Segment Open

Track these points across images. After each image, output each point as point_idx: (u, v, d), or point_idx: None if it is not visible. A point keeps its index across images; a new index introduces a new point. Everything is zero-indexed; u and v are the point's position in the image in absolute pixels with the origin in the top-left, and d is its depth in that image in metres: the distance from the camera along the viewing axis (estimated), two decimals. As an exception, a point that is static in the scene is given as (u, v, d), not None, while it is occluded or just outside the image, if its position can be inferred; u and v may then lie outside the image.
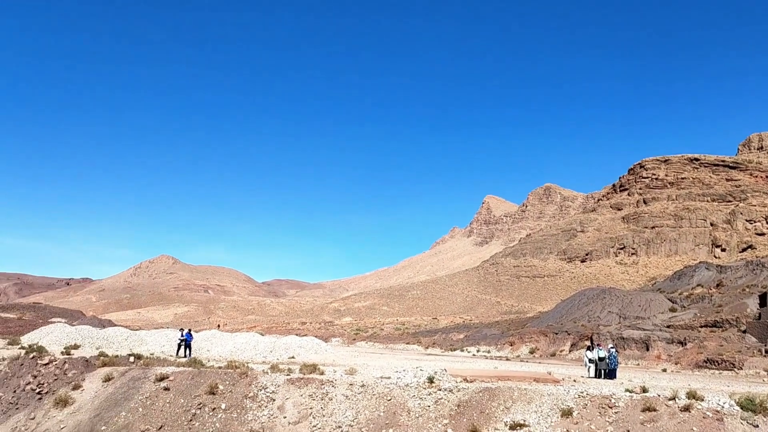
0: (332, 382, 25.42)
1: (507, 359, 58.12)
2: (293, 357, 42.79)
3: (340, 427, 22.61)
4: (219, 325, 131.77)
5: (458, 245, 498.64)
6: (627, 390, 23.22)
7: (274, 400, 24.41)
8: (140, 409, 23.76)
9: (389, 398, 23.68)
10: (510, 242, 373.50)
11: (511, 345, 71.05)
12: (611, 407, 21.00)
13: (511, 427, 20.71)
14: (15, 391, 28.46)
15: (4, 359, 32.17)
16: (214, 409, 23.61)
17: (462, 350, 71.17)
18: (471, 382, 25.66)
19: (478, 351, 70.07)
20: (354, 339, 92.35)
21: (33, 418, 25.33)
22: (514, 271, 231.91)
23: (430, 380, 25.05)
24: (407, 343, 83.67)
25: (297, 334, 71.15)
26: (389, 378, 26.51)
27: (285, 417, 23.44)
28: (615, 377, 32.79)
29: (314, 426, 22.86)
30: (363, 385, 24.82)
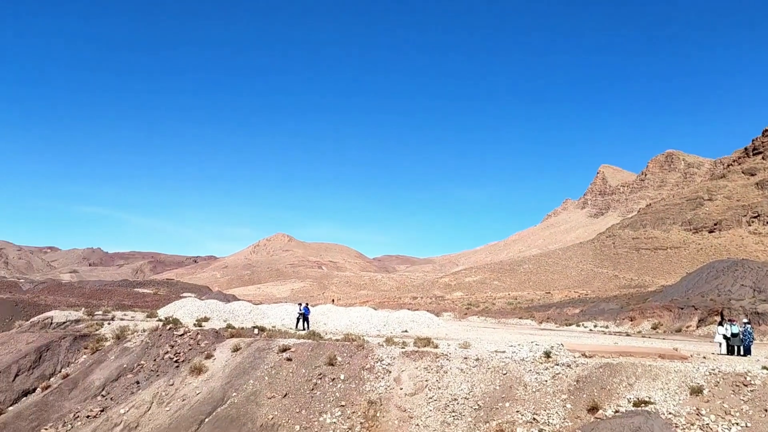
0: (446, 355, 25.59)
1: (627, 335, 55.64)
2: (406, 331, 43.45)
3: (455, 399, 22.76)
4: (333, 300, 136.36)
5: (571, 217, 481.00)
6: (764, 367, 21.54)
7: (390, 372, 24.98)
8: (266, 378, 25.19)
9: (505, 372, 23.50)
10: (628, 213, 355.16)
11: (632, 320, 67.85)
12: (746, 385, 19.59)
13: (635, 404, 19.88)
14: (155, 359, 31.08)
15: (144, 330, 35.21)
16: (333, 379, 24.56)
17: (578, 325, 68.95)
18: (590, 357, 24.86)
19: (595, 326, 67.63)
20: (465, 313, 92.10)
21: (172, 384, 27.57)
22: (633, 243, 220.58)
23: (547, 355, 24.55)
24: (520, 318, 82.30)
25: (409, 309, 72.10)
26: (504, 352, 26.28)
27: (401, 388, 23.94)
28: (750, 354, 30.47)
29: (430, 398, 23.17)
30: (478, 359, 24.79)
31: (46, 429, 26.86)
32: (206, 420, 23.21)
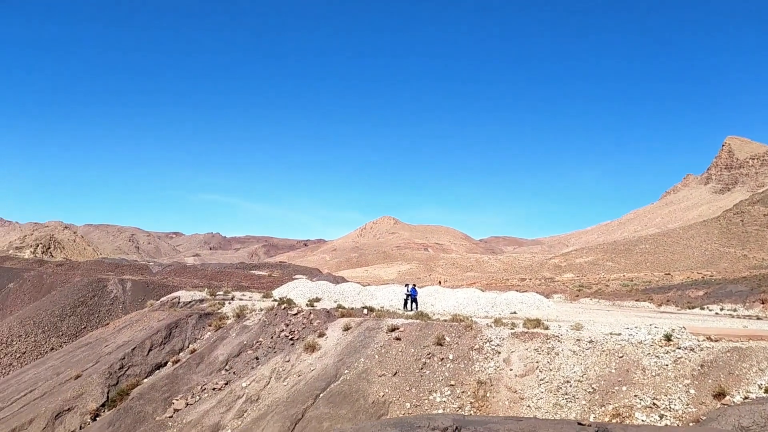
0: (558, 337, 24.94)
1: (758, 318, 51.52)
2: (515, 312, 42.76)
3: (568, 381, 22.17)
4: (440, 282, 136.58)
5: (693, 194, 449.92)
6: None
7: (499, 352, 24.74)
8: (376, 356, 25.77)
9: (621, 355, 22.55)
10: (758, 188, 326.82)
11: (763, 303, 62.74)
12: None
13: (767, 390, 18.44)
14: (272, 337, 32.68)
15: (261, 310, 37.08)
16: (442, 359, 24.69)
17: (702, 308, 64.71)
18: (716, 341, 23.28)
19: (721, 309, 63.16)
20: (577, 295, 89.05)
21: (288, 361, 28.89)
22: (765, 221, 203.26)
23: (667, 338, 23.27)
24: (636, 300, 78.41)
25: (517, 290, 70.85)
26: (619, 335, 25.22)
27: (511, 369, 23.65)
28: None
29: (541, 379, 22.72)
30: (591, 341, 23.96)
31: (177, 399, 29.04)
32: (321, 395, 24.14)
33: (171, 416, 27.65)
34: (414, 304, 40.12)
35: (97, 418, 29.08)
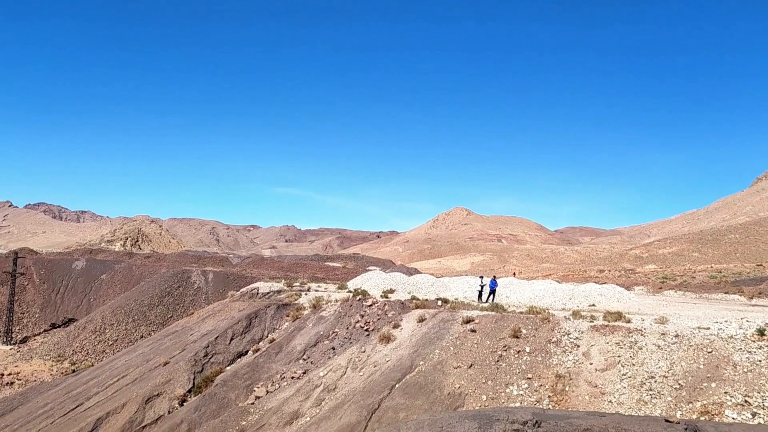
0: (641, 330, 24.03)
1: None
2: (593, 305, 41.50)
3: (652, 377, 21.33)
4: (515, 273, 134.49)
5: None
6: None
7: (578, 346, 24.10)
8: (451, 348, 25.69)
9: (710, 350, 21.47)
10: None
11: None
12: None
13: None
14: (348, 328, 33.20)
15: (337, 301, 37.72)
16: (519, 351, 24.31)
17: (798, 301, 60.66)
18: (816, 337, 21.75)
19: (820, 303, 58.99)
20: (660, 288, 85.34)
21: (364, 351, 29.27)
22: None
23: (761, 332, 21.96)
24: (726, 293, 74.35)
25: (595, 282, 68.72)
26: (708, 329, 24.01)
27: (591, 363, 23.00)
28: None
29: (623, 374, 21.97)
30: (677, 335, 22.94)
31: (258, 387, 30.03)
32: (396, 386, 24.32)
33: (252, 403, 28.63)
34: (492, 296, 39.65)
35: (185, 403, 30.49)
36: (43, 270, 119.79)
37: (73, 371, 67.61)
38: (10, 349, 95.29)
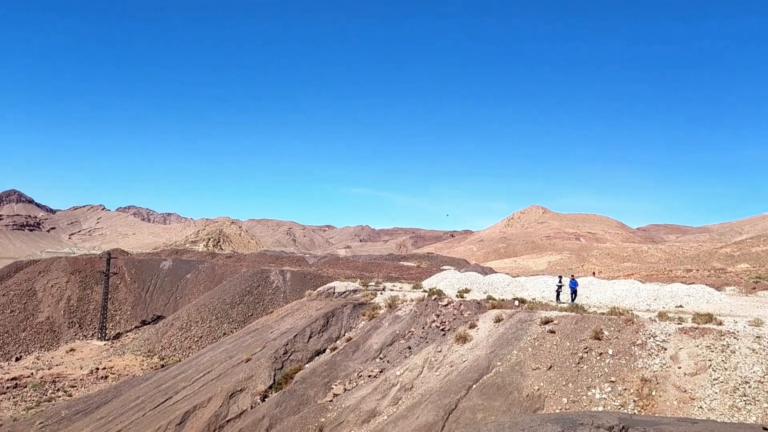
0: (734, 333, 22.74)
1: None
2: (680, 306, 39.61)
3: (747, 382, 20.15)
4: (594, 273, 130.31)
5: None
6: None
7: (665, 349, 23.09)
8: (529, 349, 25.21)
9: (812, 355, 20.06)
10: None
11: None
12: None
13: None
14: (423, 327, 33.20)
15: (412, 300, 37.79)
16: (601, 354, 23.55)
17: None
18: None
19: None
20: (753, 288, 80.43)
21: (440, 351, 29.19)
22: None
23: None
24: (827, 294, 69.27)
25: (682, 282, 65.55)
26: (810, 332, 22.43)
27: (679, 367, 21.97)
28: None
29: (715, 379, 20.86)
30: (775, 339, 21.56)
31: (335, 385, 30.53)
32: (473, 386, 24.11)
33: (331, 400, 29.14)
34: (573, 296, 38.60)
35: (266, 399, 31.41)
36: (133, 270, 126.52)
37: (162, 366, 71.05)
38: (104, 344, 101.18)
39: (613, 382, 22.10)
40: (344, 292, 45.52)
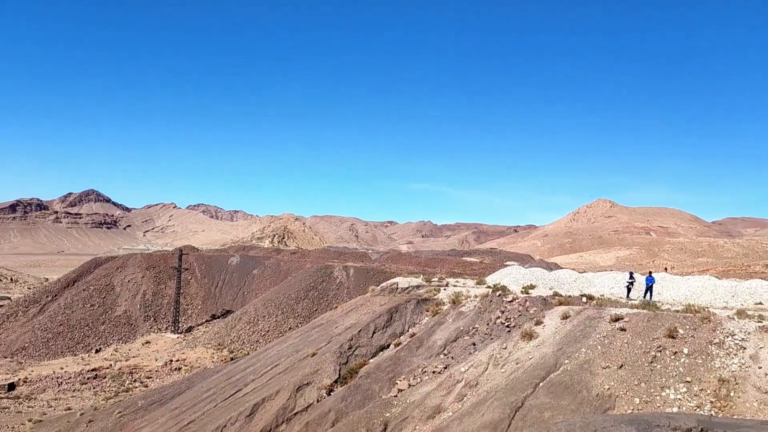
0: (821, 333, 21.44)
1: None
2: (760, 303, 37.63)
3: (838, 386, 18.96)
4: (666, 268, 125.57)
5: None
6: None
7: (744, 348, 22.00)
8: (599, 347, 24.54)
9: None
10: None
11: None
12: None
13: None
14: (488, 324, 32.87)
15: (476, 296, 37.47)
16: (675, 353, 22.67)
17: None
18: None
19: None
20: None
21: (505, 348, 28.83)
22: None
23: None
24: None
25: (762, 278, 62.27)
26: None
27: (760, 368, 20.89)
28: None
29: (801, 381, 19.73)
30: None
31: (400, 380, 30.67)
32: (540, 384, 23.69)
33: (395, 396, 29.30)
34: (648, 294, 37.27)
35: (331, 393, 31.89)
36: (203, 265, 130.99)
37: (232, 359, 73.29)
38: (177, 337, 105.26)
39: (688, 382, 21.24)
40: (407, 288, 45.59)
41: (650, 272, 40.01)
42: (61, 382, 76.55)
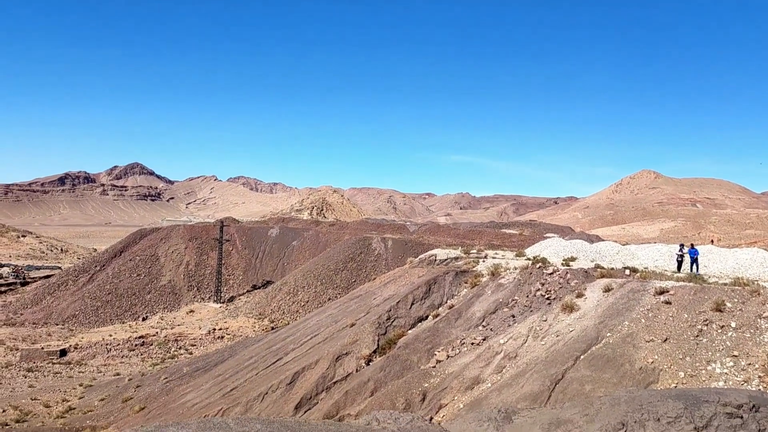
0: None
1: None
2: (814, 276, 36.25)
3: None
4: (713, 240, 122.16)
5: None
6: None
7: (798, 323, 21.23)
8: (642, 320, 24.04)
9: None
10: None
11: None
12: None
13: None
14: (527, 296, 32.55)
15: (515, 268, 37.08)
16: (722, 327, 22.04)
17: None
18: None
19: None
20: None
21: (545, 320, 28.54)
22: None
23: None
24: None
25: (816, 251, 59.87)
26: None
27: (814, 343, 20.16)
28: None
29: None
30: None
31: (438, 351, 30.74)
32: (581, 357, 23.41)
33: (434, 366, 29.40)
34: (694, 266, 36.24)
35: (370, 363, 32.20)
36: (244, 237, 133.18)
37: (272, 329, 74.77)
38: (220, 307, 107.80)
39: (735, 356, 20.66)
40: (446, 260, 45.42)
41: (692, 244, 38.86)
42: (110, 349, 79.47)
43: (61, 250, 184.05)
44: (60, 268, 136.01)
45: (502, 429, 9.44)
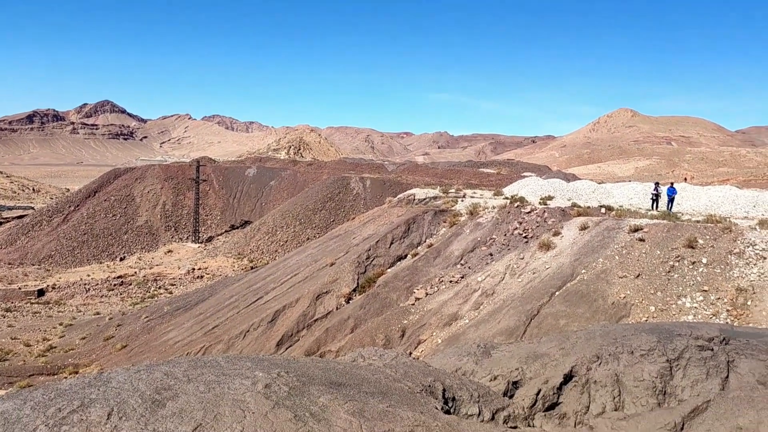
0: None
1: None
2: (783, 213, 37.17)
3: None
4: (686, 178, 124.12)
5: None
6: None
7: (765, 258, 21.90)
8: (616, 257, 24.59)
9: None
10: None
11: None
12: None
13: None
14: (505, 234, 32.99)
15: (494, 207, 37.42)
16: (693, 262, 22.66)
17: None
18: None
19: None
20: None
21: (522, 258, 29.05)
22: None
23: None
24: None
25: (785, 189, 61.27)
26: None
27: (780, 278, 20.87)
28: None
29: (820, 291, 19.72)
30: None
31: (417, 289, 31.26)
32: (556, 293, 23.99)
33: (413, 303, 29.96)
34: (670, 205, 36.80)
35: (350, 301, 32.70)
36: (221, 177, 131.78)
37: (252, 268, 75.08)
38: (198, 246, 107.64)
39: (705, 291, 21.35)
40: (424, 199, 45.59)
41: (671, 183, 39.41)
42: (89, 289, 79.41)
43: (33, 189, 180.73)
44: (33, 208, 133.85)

Segment Closed

• WHAT TO DO: Begin at the line that has "18: (471, 382, 25.66)" in the entries above; stop after the line that has "29: (314, 426, 22.86)". Transcribe exactly those lines and no others.

• ANSWER TO THIS TASK:
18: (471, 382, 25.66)
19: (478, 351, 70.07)
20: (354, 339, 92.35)
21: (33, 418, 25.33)
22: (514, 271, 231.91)
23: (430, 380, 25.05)
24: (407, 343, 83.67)
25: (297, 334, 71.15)
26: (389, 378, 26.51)
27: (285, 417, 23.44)
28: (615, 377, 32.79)
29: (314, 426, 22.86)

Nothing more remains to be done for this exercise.